6. Global Gas Flaring Falls to Lowest in 12 Years
- According to a World Bank study, global gas flaring decreased by 5 bcm last year to 139 bcm, its lowest annual level since 2010, releasing 357 million tonnes of CO2 equivalents.
- Traditionally, Russia tops the list of countries with the largest flaring volume, burning some 25 bcm of natural gas, however, adjusting for scope Venezuela is the most flaring-intensive country globally, burning 33 cubic meters per barrel.
- Nigeria, Mexico, and the United States accounted for most of the decline in flaring in 2022, but it is only in the US that flaring intensity decreased substantially, halving compared to 2019 levels.
- Generally speaking, flaring intensity dropped to its lowest since satellite data began as the flaring drop of 2022 coincided with a 5% year-on-year increase in oil production.
7. The Tide Might be Turning for Tin
- Tin, a crucial MIFT metal that is heavily used in electronics, has had a very tumultuous 2022 which saw its prices spike at an all-time high of $51,000/mt in March only to shrink to a mere $17,000/mt by November.
- For many years, tight inventories of tin were believed to propel the metal into the commodity limelight, however weak electronics demand last year led to a 0.6% year-on-year contraction in consumption.

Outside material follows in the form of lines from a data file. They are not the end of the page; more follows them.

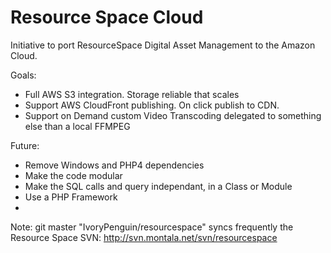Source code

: Resource Space Cloud
==================


Initiative to port ResourceSpace Digital Asset Management to the Amazon Cloud.


Goals:
- Full AWS S3 integration. Storage reliable that scales
- Support AWS CloudFront publishing. On click publish to CDN.
- Support on Demand custom Video Transcoding delegated to something else than a local FFMPEG

Future:
- Remove Windows and PHP4 dependencies
- Make the code modular
- Make the SQL calls and query independant, in a Class or Module
- Use a PHP Framework
- 

Note: 
git master "IvoryPenguin/resourcespace" syncs frequently the Resource Space SVN: http://svn.montala.net/svn/resourcespace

- Supply disruptions have capped inventory builds as protests in Peru and Bolivia limited Latin American production whilst Indonesia is flirting with the idea of banning exports of unrefined tin.
- At the same time, current exchange positioning shows that market investors are net short of the LME tin contract even though time-spreads have moved back into backwardation recently after months of contango.